## Goal of the exercise
Which of the lines below hold the word "APERTURE"? Pull each of them out.

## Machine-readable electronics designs

_____

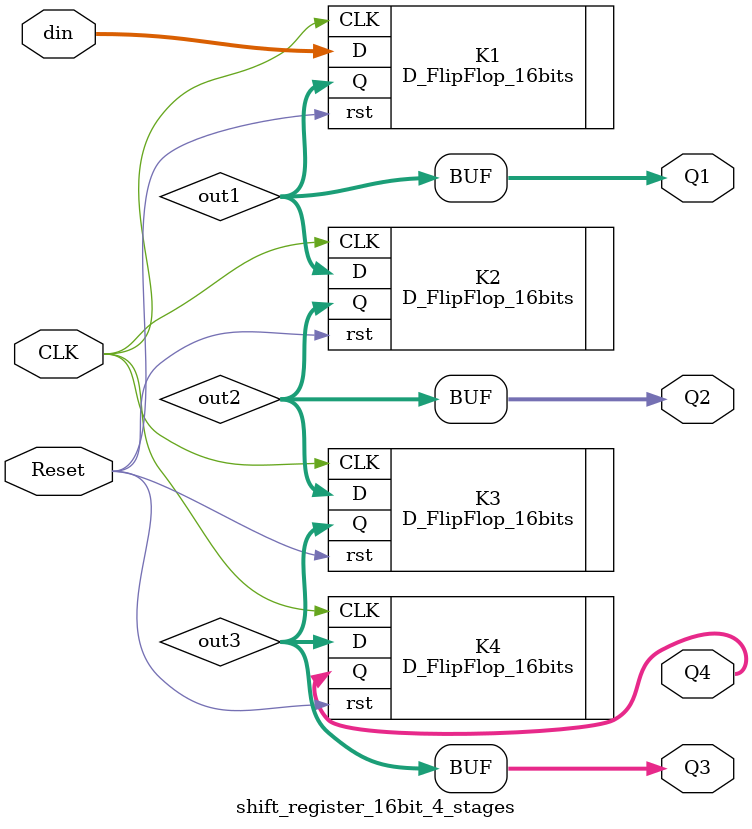
<source format=v>
`timescale 1ns / 1ps


module shift_register_16bit_4_stages(CLK,din, Q1, Q2, Q3, Q4, Reset);
    
    
    input CLK,Reset;
    input [15:0] din;  
    output [15:0] Q1, Q2, Q3, Q4;
    wire [15:0] out1, out2, out3;
    
    D_FlipFlop_16bits K1(.D(din),.CLK(CLK),.Q(out1),.rst(Reset));
    D_FlipFlop_16bits K2(.D(out1),.CLK(CLK),.Q(out2),.rst(Reset));
    D_FlipFlop_16bits K3(.D(out2),.CLK(CLK),.Q(out3),.rst(Reset));
    D_FlipFlop_16bits K4(.D(out3),.CLK(CLK),.Q(Q4),.rst(Reset));


    assign Q1=out1;
    assign Q2=out2;
    assign Q3=out3;
endmodule

</source>
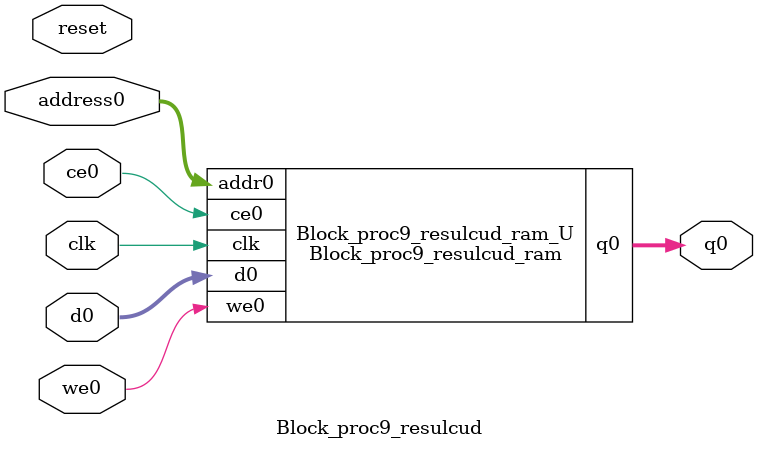
<source format=v>
`timescale 1 ns / 1 ps
module Block_proc9_resulcud_ram (addr0, ce0, d0, we0, q0,  clk);

parameter DWIDTH = 32;
parameter AWIDTH = 12;
parameter MEM_SIZE = 2500;

input[AWIDTH-1:0] addr0;
input ce0;
input[DWIDTH-1:0] d0;
input we0;
output reg[DWIDTH-1:0] q0;
input clk;

(* ram_style = "block" *)reg [DWIDTH-1:0] ram[0:MEM_SIZE-1];




always @(posedge clk)  
begin 
    if (ce0) 
    begin
        if (we0) 
        begin 
            ram[addr0] <= d0; 
        end 
        q0 <= ram[addr0];
    end
end


endmodule

`timescale 1 ns / 1 ps
module Block_proc9_resulcud(
    reset,
    clk,
    address0,
    ce0,
    we0,
    d0,
    q0);

parameter DataWidth = 32'd32;
parameter AddressRange = 32'd2500;
parameter AddressWidth = 32'd12;
input reset;
input clk;
input[AddressWidth - 1:0] address0;
input ce0;
input we0;
input[DataWidth - 1:0] d0;
output[DataWidth - 1:0] q0;



Block_proc9_resulcud_ram Block_proc9_resulcud_ram_U(
    .clk( clk ),
    .addr0( address0 ),
    .ce0( ce0 ),
    .we0( we0 ),
    .d0( d0 ),
    .q0( q0 ));

endmodule


</source>
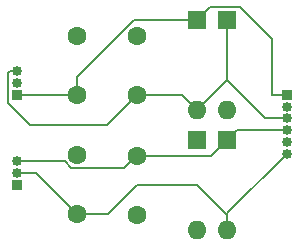
<source format=gbr>
%TF.GenerationSoftware,KiCad,Pcbnew,6.0.0*%
%TF.CreationDate,2022-01-12T15:09:48-07:00*%
%TF.ProjectId,cr3-power-regulator,6372332d-706f-4776-9572-2d726567756c,rev?*%
%TF.SameCoordinates,Original*%
%TF.FileFunction,Copper,L1,Top*%
%TF.FilePolarity,Positive*%
%FSLAX46Y46*%
G04 Gerber Fmt 4.6, Leading zero omitted, Abs format (unit mm)*
G04 Created by KiCad (PCBNEW 6.0.0) date 2022-01-12 15:09:48*
%MOMM*%
%LPD*%
G01*
G04 APERTURE LIST*
%TA.AperFunction,ComponentPad*%
%ADD10O,1.600000X1.600000*%
%TD*%
%TA.AperFunction,ComponentPad*%
%ADD11R,1.600000X1.600000*%
%TD*%
%TA.AperFunction,ComponentPad*%
%ADD12C,1.600000*%
%TD*%
%TA.AperFunction,ComponentPad*%
%ADD13O,0.850000X0.850000*%
%TD*%
%TA.AperFunction,ComponentPad*%
%ADD14R,0.850000X0.850000*%
%TD*%
%TA.AperFunction,Conductor*%
%ADD15C,0.200000*%
%TD*%
G04 APERTURE END LIST*
D10*
%TO.P,D4,2,A*%
%TO.N,IN_N*%
X182920000Y-90170000D03*
D11*
%TO.P,D4,1,K*%
%TO.N,OUT_N*%
X182920000Y-82550000D03*
%TD*%
D12*
%TO.P,C4,2*%
%TO.N,OUT_N*%
X175260000Y-83900000D03*
%TO.P,C4,1*%
%TO.N,GND*%
X175260000Y-88900000D03*
%TD*%
%TO.P,C3,1*%
%TO.N,OUT_P*%
X175260000Y-78740000D03*
%TO.P,C3,2*%
%TO.N,GND*%
X175260000Y-73740000D03*
%TD*%
%TO.P,C2,2*%
%TO.N,IN_N*%
X170180000Y-88820000D03*
%TO.P,C2,1*%
%TO.N,GND*%
X170180000Y-83820000D03*
%TD*%
%TO.P,C1,1*%
%TO.N,IN_P*%
X170180000Y-78740000D03*
%TO.P,C1,2*%
%TO.N,GND*%
X170180000Y-73740000D03*
%TD*%
D13*
%TO.P,U2,3,VO*%
%TO.N,OUT_N*%
X165100000Y-84360000D03*
%TO.P,U2,2,VI*%
%TO.N,IN_N*%
X165100000Y-85360000D03*
D14*
%TO.P,U2,1,GND*%
%TO.N,GND*%
X165100000Y-86360000D03*
%TD*%
%TO.P,U1,1,IN*%
%TO.N,IN_P*%
X165100000Y-78740000D03*
D13*
%TO.P,U1,2,GND*%
%TO.N,GND*%
X165100000Y-77740000D03*
%TO.P,U1,3,OUT*%
%TO.N,OUT_P*%
X165100000Y-76740000D03*
%TD*%
D14*
%TO.P,J1,1,Pin_1*%
%TO.N,IN_P*%
X187960000Y-78740000D03*
D13*
%TO.P,J1,2,Pin_2*%
%TO.N,GND*%
X187960000Y-79740000D03*
%TO.P,J1,3,Pin_3*%
%TO.N,OUT_P*%
X187960000Y-80740000D03*
%TO.P,J1,4,Pin_4*%
%TO.N,OUT_N*%
X187960000Y-81740000D03*
%TO.P,J1,5,Pin_5*%
%TO.N,GND*%
X187960000Y-82740000D03*
%TO.P,J1,6,Pin_6*%
%TO.N,IN_N*%
X187960000Y-83740000D03*
%TD*%
D10*
%TO.P,D3,2,A*%
%TO.N,OUT_N*%
X180380000Y-90170000D03*
D11*
%TO.P,D3,1,K*%
%TO.N,GND*%
X180380000Y-82550000D03*
%TD*%
D10*
%TO.P,D2,2,A*%
%TO.N,GND*%
X182880000Y-80010000D03*
D11*
%TO.P,D2,1,K*%
%TO.N,OUT_P*%
X182880000Y-72390000D03*
%TD*%
D10*
%TO.P,D1,2,A*%
%TO.N,OUT_P*%
X180340000Y-80010000D03*
D11*
%TO.P,D1,1,K*%
%TO.N,IN_P*%
X180340000Y-72390000D03*
%TD*%
D15*
%TO.N,IN_N*%
X180340000Y-86360000D02*
X182880000Y-88900000D01*
X175260000Y-86360000D02*
X180340000Y-86360000D01*
X170180000Y-88820000D02*
X172800000Y-88820000D01*
X172800000Y-88820000D02*
X175260000Y-86360000D01*
%TO.N,OUT_N*%
X182920000Y-82550000D02*
X183730000Y-81740000D01*
X183730000Y-81740000D02*
X187960000Y-81740000D01*
X175260000Y-83900000D02*
X181570000Y-83900000D01*
X181570000Y-83900000D02*
X182920000Y-82550000D01*
%TO.N,IN_N*%
X182920000Y-90170000D02*
X182920000Y-88780000D01*
X182920000Y-88780000D02*
X187960000Y-83740000D01*
X170180000Y-88820000D02*
X166720000Y-85360000D01*
X166720000Y-85360000D02*
X165100000Y-85360000D01*
%TO.N,OUT_P*%
X187960000Y-80740000D02*
X186150000Y-80740000D01*
X186150000Y-80740000D02*
X182880000Y-77470000D01*
%TO.N,OUT_N*%
X169724567Y-84919511D02*
X174160489Y-84919511D01*
X174160489Y-84919511D02*
X175260000Y-83820000D01*
X169165056Y-84360000D02*
X169724567Y-84919511D01*
X165100000Y-84360000D02*
X169165056Y-84360000D01*
%TO.N,OUT_P*%
X165100000Y-76740000D02*
X164498960Y-76740000D01*
X164498960Y-76740000D02*
X164375489Y-76863471D01*
X172720000Y-81280000D02*
X175260000Y-78740000D01*
X164375489Y-76863471D02*
X164375489Y-79464511D01*
X164375489Y-79464511D02*
X166190978Y-81280000D01*
X166190978Y-81280000D02*
X172720000Y-81280000D01*
%TO.N,IN_P*%
X170180000Y-78740000D02*
X165100000Y-78740000D01*
X180340000Y-72390000D02*
X181439511Y-71290489D01*
X181439511Y-71290489D02*
X183979511Y-71290489D01*
X183979511Y-71290489D02*
X186690000Y-74000978D01*
X186690000Y-74000978D02*
X186690000Y-78740000D01*
%TO.N,OUT_P*%
X182880000Y-72390000D02*
X182880000Y-77470000D01*
X182880000Y-77470000D02*
X180340000Y-80010000D01*
X175260000Y-78740000D02*
X179070000Y-78740000D01*
X179070000Y-78740000D02*
X180340000Y-80010000D01*
%TO.N,IN_P*%
X180340000Y-72390000D02*
X175055056Y-72390000D01*
X175055056Y-72390000D02*
X170180000Y-77265056D01*
X170180000Y-77265056D02*
X170180000Y-78740000D01*
X186690000Y-78740000D02*
X187960000Y-78740000D01*
%TD*%
M02*

</source>
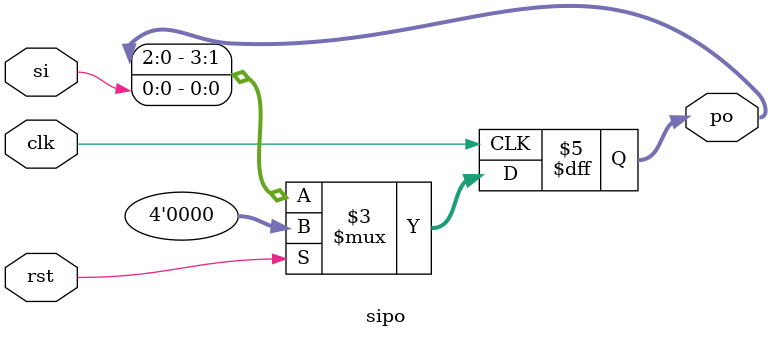
<source format=sv>
module sipo#(parameter N=4)(input clk,rst,si,
	output reg [N-1:0]po);
	reg temp;
	always@(posedge clk) begin
		if(rst) 
			po <= 4'b0;
		else begin 
			po[0] <= si;
			po <= {po[2:0],si};
	end
	end
endmodule

</source>
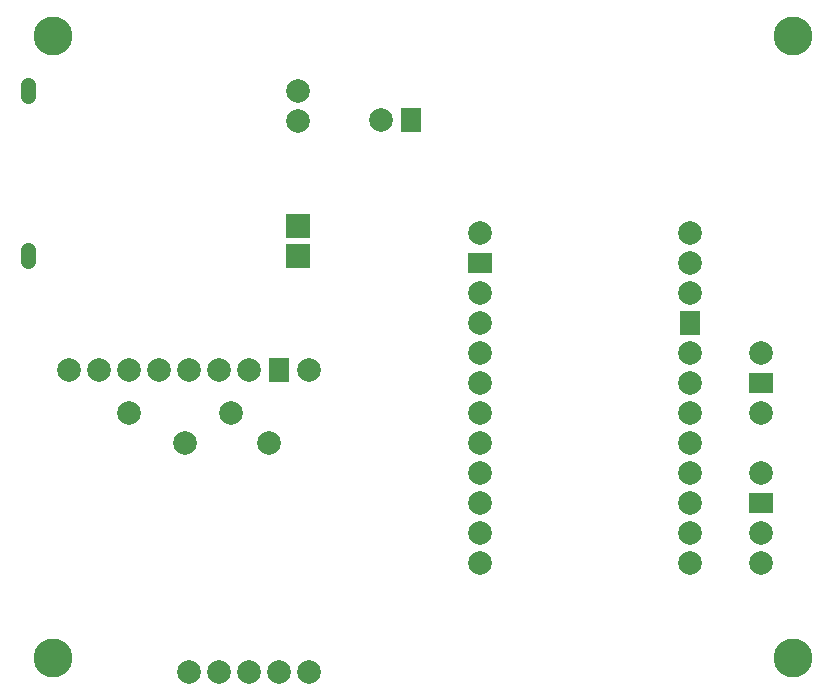
<source format=gtl>
G04 Layer: TopLayer*
G04 EasyEDA v6.3.22, 2020-03-18T10:30:20--5:00*
G04 98182c42750f413f95cb83c886c9a14c,0f239cf58a554773a8b80eeb1c5c5983,10*
G04 Gerber Generator version 0.2*
G04 Scale: 100 percent, Rotated: No, Reflected: No *
G04 Dimensions in millimeters *
G04 leading zeros omitted , absolute positions ,3 integer and 3 decimal *
%FSLAX33Y33*%
%MOMM*%
G90*
G71D02*

%ADD11C,3.299993*%
%ADD12C,1.999996*%
%ADD13R,1.699997X1.999996*%
%ADD14R,1.999996X1.699997*%
%ADD15R,1.799996X1.999996*%
%ADD16R,1.999996X1.999996*%
%ADD17C,1.299997*%

%LPD*%
G54D11*
G01X3650Y3650D03*
G01X66350Y3650D03*
G01X66350Y56350D03*
G01X3649Y56350D03*
G54D12*
G01X10160Y24440D03*
G01X14859Y21900D03*
G01X18796Y24440D03*
G01X21971Y21900D03*
G01X25379Y28020D03*
G54D13*
G01X22839Y28020D03*
G54D12*
G01X20299Y28020D03*
G01X17759Y28020D03*
G01X15219Y28020D03*
G01X12679Y28020D03*
G01X10139Y28020D03*
G01X7599Y28020D03*
G01X5059Y28020D03*
G01X25379Y2520D03*
G01X22839Y2520D03*
G01X20299Y2520D03*
G01X17759Y2520D03*
G01X15219Y2520D03*
G01X63627Y29520D03*
G54D14*
G01X63627Y26980D03*
G54D12*
G01X63627Y24440D03*
G01X39878Y11740D03*
G01X39878Y14280D03*
G01X39878Y16820D03*
G01X39878Y19360D03*
G01X39878Y21900D03*
G01X39878Y24440D03*
G01X39878Y26980D03*
G01X39878Y29520D03*
G01X39878Y32060D03*
G01X39878Y34600D03*
G54D14*
G01X39878Y37140D03*
G54D12*
G01X39878Y39680D03*
G01X57658Y11740D03*
G01X57658Y14280D03*
G01X57658Y16820D03*
G01X57658Y19360D03*
G01X57658Y21900D03*
G01X57658Y24440D03*
G01X57658Y26980D03*
G01X57658Y29520D03*
G54D15*
G01X57658Y32060D03*
G54D12*
G01X57658Y34600D03*
G01X57658Y37140D03*
G01X57658Y39680D03*
G01X31496Y49205D03*
G54D13*
G01X34036Y49205D03*
G54D12*
G01X63627Y19360D03*
G54D14*
G01X63627Y16820D03*
G54D12*
G01X63627Y14280D03*
G01X63627Y11740D03*
G01X24389Y51706D03*
G54D16*
G01X24389Y37736D03*
G54D12*
G01X24389Y49166D03*
G54D16*
G01X24389Y40276D03*
G54D17*
G01X1529Y52156D02*
G01X1529Y51256D01*
G01X1529Y38186D02*
G01X1529Y37286D01*
M00*
M02*

</source>
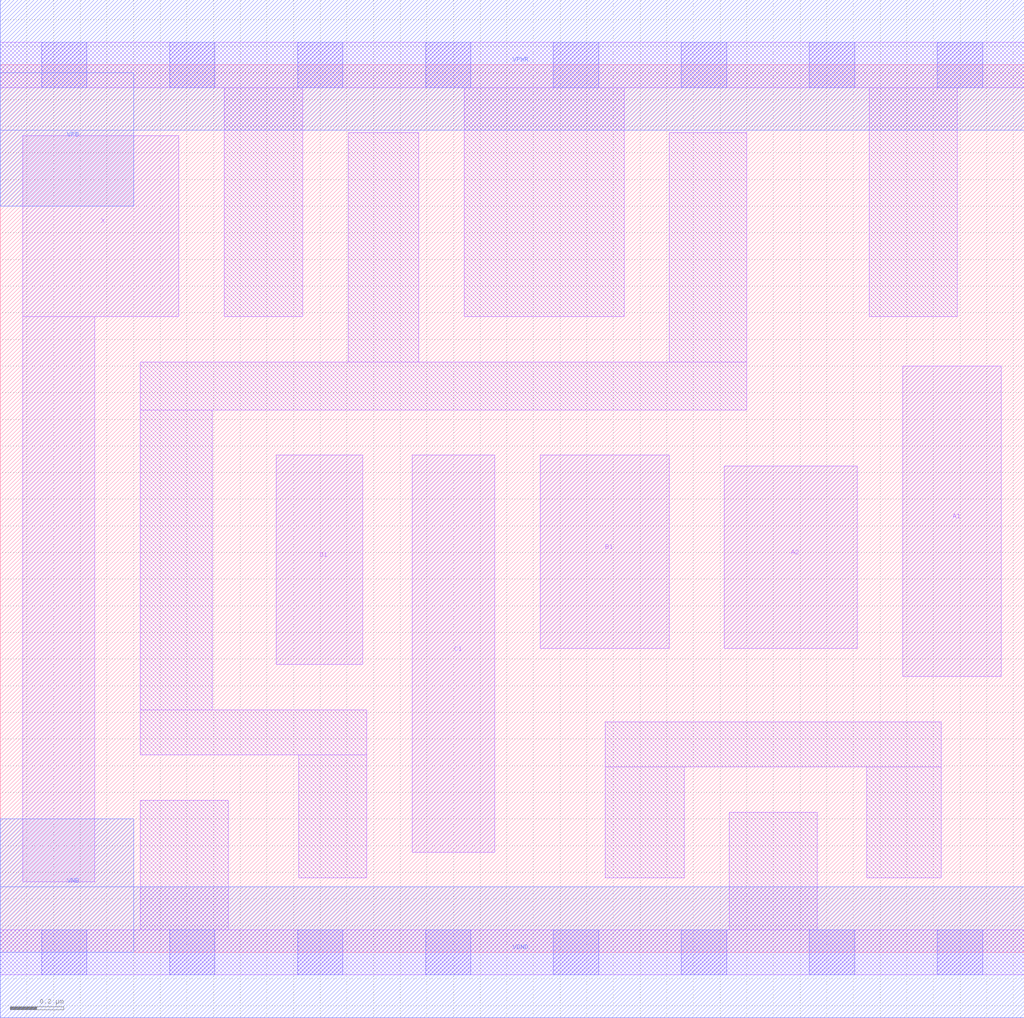
<source format=lef>
# Copyright 2020 The SkyWater PDK Authors
#
# Licensed under the Apache License, Version 2.0 (the "License");
# you may not use this file except in compliance with the License.
# You may obtain a copy of the License at
#
#     https://www.apache.org/licenses/LICENSE-2.0
#
# Unless required by applicable law or agreed to in writing, software
# distributed under the License is distributed on an "AS IS" BASIS,
# WITHOUT WARRANTIES OR CONDITIONS OF ANY KIND, either express or implied.
# See the License for the specific language governing permissions and
# limitations under the License.
#
# SPDX-License-Identifier: Apache-2.0

VERSION 5.5 ;
NAMESCASESENSITIVE ON ;
BUSBITCHARS "[]" ;
DIVIDERCHAR "/" ;
MACRO sky130_fd_sc_lp__o2111a_0
  CLASS CORE ;
  SOURCE USER ;
  ORIGIN  0.000000  0.000000 ;
  SIZE  3.840000 BY  3.330000 ;
  SYMMETRY X Y R90 ;
  SITE unit ;
  PIN A1
    ANTENNAGATEAREA  0.159000 ;
    DIRECTION INPUT ;
    USE SIGNAL ;
    PORT
      LAYER li1 ;
        RECT 3.385000 1.035000 3.755000 2.200000 ;
    END
  END A1
  PIN A2
    ANTENNAGATEAREA  0.159000 ;
    DIRECTION INPUT ;
    USE SIGNAL ;
    PORT
      LAYER li1 ;
        RECT 2.715000 1.140000 3.215000 1.825000 ;
    END
  END A2
  PIN B1
    ANTENNAGATEAREA  0.159000 ;
    DIRECTION INPUT ;
    USE SIGNAL ;
    PORT
      LAYER li1 ;
        RECT 2.025000 1.140000 2.510000 1.865000 ;
    END
  END B1
  PIN C1
    ANTENNAGATEAREA  0.159000 ;
    DIRECTION INPUT ;
    USE SIGNAL ;
    PORT
      LAYER li1 ;
        RECT 1.545000 0.375000 1.855000 1.865000 ;
    END
  END C1
  PIN D1
    ANTENNAGATEAREA  0.159000 ;
    DIRECTION INPUT ;
    USE SIGNAL ;
    PORT
      LAYER li1 ;
        RECT 1.035000 1.080000 1.360000 1.865000 ;
    END
  END D1
  PIN X
    ANTENNADIFFAREA  0.280900 ;
    DIRECTION OUTPUT ;
    USE SIGNAL ;
    PORT
      LAYER li1 ;
        RECT 0.085000 0.265000 0.355000 2.385000 ;
        RECT 0.085000 2.385000 0.670000 3.065000 ;
    END
  END X
  PIN VGND
    DIRECTION INOUT ;
    USE GROUND ;
    PORT
      LAYER met1 ;
        RECT 0.000000 -0.245000 3.840000 0.245000 ;
    END
  END VGND
  PIN VNB
    DIRECTION INOUT ;
    USE GROUND ;
    PORT
      LAYER met1 ;
        RECT 0.000000 0.000000 0.500000 0.500000 ;
    END
  END VNB
  PIN VPB
    DIRECTION INOUT ;
    USE POWER ;
    PORT
      LAYER met1 ;
        RECT 0.000000 2.800000 0.500000 3.300000 ;
    END
  END VPB
  PIN VPWR
    DIRECTION INOUT ;
    USE POWER ;
    PORT
      LAYER met1 ;
        RECT 0.000000 3.085000 3.840000 3.575000 ;
    END
  END VPWR
  OBS
    LAYER li1 ;
      RECT 0.000000 -0.085000 3.840000 0.085000 ;
      RECT 0.000000  3.245000 3.840000 3.415000 ;
      RECT 0.525000  0.085000 0.855000 0.570000 ;
      RECT 0.525000  0.740000 1.375000 0.910000 ;
      RECT 0.525000  0.910000 0.795000 2.035000 ;
      RECT 0.525000  2.035000 2.800000 2.215000 ;
      RECT 0.840000  2.385000 1.135000 3.245000 ;
      RECT 1.120000  0.280000 1.375000 0.740000 ;
      RECT 1.305000  2.215000 1.570000 3.075000 ;
      RECT 1.740000  2.385000 2.340000 3.245000 ;
      RECT 2.270000  0.280000 2.565000 0.695000 ;
      RECT 2.270000  0.695000 3.530000 0.865000 ;
      RECT 2.510000  2.215000 2.800000 3.075000 ;
      RECT 2.735000  0.085000 3.065000 0.525000 ;
      RECT 3.250000  0.280000 3.530000 0.695000 ;
      RECT 3.260000  2.385000 3.590000 3.245000 ;
    LAYER mcon ;
      RECT 0.155000 -0.085000 0.325000 0.085000 ;
      RECT 0.155000  3.245000 0.325000 3.415000 ;
      RECT 0.635000 -0.085000 0.805000 0.085000 ;
      RECT 0.635000  3.245000 0.805000 3.415000 ;
      RECT 1.115000 -0.085000 1.285000 0.085000 ;
      RECT 1.115000  3.245000 1.285000 3.415000 ;
      RECT 1.595000 -0.085000 1.765000 0.085000 ;
      RECT 1.595000  3.245000 1.765000 3.415000 ;
      RECT 2.075000 -0.085000 2.245000 0.085000 ;
      RECT 2.075000  3.245000 2.245000 3.415000 ;
      RECT 2.555000 -0.085000 2.725000 0.085000 ;
      RECT 2.555000  3.245000 2.725000 3.415000 ;
      RECT 3.035000 -0.085000 3.205000 0.085000 ;
      RECT 3.035000  3.245000 3.205000 3.415000 ;
      RECT 3.515000 -0.085000 3.685000 0.085000 ;
      RECT 3.515000  3.245000 3.685000 3.415000 ;
  END
END sky130_fd_sc_lp__o2111a_0

</source>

_____

## Expected answer
G04 APERTURE LIST*
G04 APERTURE END LIST*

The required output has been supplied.